Numerous types of seals and sealing methods are known in the prior art. Seals are commonly used for sealing gaps and spaces between adjacent components. In many situations the primary function of the seal is to enable relative movement of the adjacent components while minimizing flow of fluids between such elements. The relatively movable components are commonly subject to static and dynamic forces, including forces produced by relative movement of the components as well as forces produced by vibrations, fluid pressure and thermal expansion and contraction. Numerous factors affect the ability of a seal to effectively seal an area between adjacent components, including environmental conditions, seal resiliency, flexibility of the seal the thermal conductivity and expansion of adjacent components, seal seating, seal hysteresis, and other factors.
For example in advanced aerospace engines and vehicles, seals are desired which have the properties of high compressive strength and yet seal effectively throughout a broad temperature range. The components of such advanced aerospace engines and vehicles, are often comprised of ceramics, exotic metals, or composites capable of maintaining structural integrity at extremely high temperatures, often in excess of 1500 degrees Fahrenheit. For these reasons, advanced aerospace engines and vehicles require high temperature resilient seals to minimize fluid flow between adjacent components and/or to minimize engine purge/coolant requirements. Dimensional changes between components due to temperature variations during operation and the adjacent positioning of components made of materials having widely different coefficients of thermal expansion (CTE), require seals that maintain resiliency and resistance to fluid flow through a broad range of dimensional and temperature changes. Seals employed in such applications are required to maintain preload with adjacent components during transient and steady-state conditions.

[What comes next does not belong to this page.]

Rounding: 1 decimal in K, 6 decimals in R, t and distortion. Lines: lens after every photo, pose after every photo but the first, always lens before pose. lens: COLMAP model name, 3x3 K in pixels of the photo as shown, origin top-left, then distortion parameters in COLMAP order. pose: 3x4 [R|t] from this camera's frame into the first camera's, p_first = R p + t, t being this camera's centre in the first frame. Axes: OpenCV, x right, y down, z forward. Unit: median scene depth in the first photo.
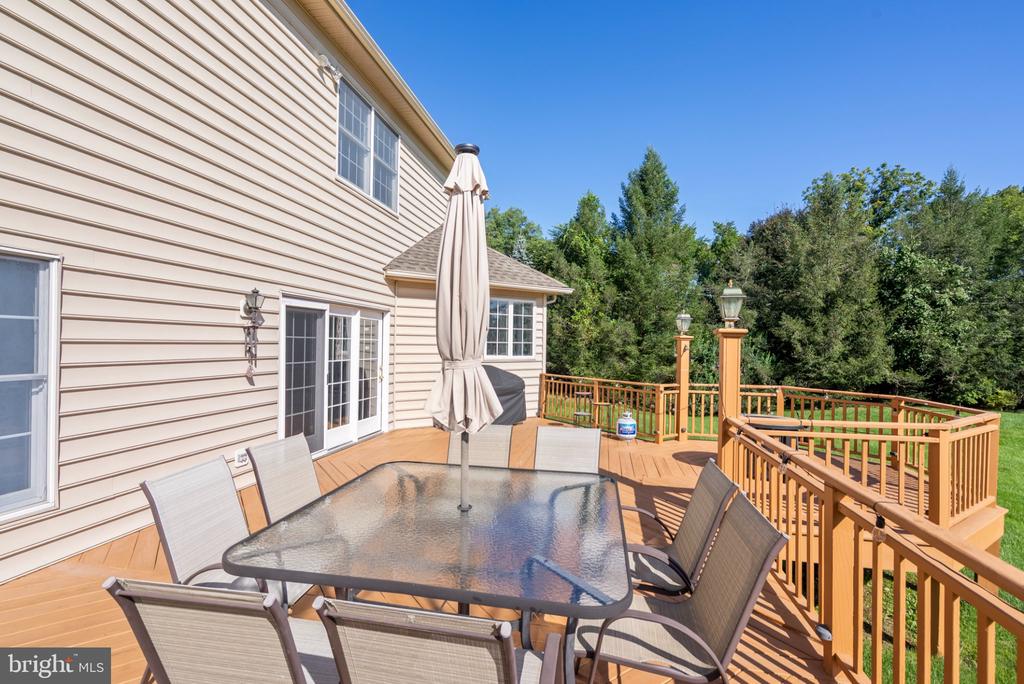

The seals known in the prior art to have some deficiencies limiting their ability to meet design requirements in applications such as advanced aerospace engines and vehicles, and other applications which require sealing between relatively movable components comprised of dissimilar materials which undergo repeated high temperature cycling. Some conventional braided rope seals such as disclosed in U.S. Pat. No. 5,358,262 provide resiliency, or spring-back, for short-term applications. However, as advanced alloy materials such as intermetallics (e.g. nickel-aluminides, titanium-aluminides, etc.), carbon-carbon composites, and ceramic matrix composites find use in advanced aerospace structures, and other devices requiring extended use over a plurality of cycles, seals are required that exhibit significantly higher levels of resiliency without sacrificing temperature capability.
Some braided rope seals such as disclosed in U.S. Pat. No. 5,358,262 have an inner metallic braided sheath and an external ceramic sheath. Such seals are used as a high temperature seal between a ceramic component and a metallic component. The seal member includes a multi-layer 0-ring seal composed of a bundle of uniaxial elongate ceramic fibers over-laid by a sheath of braided metal wire that is over-laid by a sheath of braided ceramic fibers.
U.S. Pat. No. 5,332,239 discloses a bellows seal made of a central bellows with a plurality of convolutions therein. The bellows is over-laid by a braided ceramic sheath which is over-laid by an outer abrasion-resistant sheath. A coolant may be circulated through the hollow interior of the bellows.
U.S. Pat. No. 5,301,595 discloses a high temperature rope seal for joint packing having a cylindrical core made of bundled and twisted ceramic fibers. The core is covered by a metallic cover made of a plurality of cross woven strands. Each cross woven strand includes a plurality of round stainless steel wires arranged side-by-side.
U.S. Pat. No. 5,082,293 discloses a high temperature, flexible, fiber-preform seal mounted in a groove in a moveable panel structure. The seal has a uniaxial core with a plurality of fibers encircled by an internal layer of spiral wound fibers. This internal layer is encircled by a plurality of left-hand and right-hand helical fibers that are encircled by an external layer of spiral wound fibers.
U.S. Pat. No. 4,576,081 discloses a ceramic sealing rope with one or more sleeves of woven cross wire surrounding a core strand. Each core strand comprises a plurality of yarns where each yarn surrounds a solid metal wire.
U.S. Pat. No. 1,078,333 discloses a low performance packing material having a core of longitudinally extending fiber and rubber strands. The core of the packing material is covered by an intermediate layer of wound fiber and rubber strands. The intermediate layer is covered with an outer wrap of fiber strands.
U.S. Pat. No. 5,161,806 shows a resilient seal construction which has a canted coil spring surrounding a hollow core. The areas intermediate of the spring coils are filled with a resilient material to block fluid flow between the coils.
None of these prior art seals have properties which perform as well as would be desirable in applications which require sealing between relatively movable components comprised of dissimilar materials which undergo repeated high temperature cycling to temperatures ranging to about 1500 degrees Fahrenheit.
Thus there exists a need for a sealing article and method, that provides enhanced fluid resistance, greater resiliency, improved maintenance of preload with adjacent components, greater flexibility, high load bearing capability, reduced permanent set, less hysteresis, and longer life, when used in sealing between components in advanced aerospace engines and vehicles and other devices which are subjected to extreme thermal changes.